Lesbian, gay, and bisexual (LGB) young people feel they are less supported by their families than do their straight peers, new research shows.
Despite improvements over the last decades in how society sees LGBTIQ people, queer youth reported the same or less support from their parents since 1998, according to the Canadian study.
In contrast, young people in general reported better parental and family relationships over the same period.
The study asked high school–aged adolescents about how they viewed their connectedness with family, over a period of 15 years.
“Parental support and family connectedness are key factors in supporting health and well-being in adolescents, especially sexual-minority youth,” wrote study author Hilary Rose from Concordia University.

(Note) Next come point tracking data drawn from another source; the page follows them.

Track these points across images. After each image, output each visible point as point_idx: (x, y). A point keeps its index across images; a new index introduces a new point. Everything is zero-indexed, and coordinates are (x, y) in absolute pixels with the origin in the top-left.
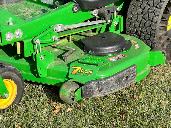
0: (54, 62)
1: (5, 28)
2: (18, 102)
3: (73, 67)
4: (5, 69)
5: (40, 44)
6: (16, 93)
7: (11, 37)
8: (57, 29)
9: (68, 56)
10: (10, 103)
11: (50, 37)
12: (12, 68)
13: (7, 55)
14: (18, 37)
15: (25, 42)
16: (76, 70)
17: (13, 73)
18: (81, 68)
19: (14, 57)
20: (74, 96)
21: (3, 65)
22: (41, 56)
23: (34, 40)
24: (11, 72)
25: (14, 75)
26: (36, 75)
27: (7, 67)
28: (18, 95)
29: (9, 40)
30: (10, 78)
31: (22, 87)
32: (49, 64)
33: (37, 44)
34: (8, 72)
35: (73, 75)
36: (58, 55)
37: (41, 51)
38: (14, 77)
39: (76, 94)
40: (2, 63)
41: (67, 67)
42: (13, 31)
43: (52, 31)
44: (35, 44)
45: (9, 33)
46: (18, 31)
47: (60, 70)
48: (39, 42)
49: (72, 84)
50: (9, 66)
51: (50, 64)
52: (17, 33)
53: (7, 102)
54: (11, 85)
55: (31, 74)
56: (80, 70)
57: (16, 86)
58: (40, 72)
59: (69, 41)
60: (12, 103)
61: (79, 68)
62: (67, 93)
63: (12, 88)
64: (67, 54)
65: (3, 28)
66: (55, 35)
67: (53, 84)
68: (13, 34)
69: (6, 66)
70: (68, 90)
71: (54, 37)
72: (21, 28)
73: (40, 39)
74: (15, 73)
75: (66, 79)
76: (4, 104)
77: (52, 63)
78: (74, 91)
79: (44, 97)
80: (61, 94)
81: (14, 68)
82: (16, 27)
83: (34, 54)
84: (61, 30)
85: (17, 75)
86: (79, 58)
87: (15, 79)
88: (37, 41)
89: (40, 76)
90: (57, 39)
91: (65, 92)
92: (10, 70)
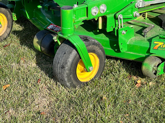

She said that gay and bisexual young people are more at risk of being bullied at school, an example of a situation where parental support can be crucial.
The study found a particular drop over time in the support that bisexual and lesbian youth perceived from their mothers.
Gay boys reported poorer relationships with their fathers over the same period.
“Our study does not have data to address why LGB youth might see their families as less supportive than heterosexual youth do,” Rose wrote.
“We can, however, speculate. LGBT youth are coming out at earlier ages now than in the past.
“For example, parents of a tween who comes out might be more upset than if they had an adult child in their 20s or 30s who comes out.”
Rose suggested that the legalisation of same-sex marriage in Canada in 2005 had led many to assume LGBTIQ people now had equal rights.
“Our research, however, shows that these equal rights have not trickled down to LGBTQ+ youth, whether at school or within their families,” she wrote.
Rose noted that the increased visibility of diverse sexualities in the media could be a “two-edged sword”, providing young people with positive role models but potentially leading parents to worry more about their children.
She recommended tailored parenting programs to help parents accept their children.
PFLAG+ is the largest community support organisation for families and friends of LGBTIQ people, with branches around the world, including Australia.
According to PFLAG+, on average, every extended family has a queer member, with research suggesting around 10% of young people are lesbian, gay, or bisexual.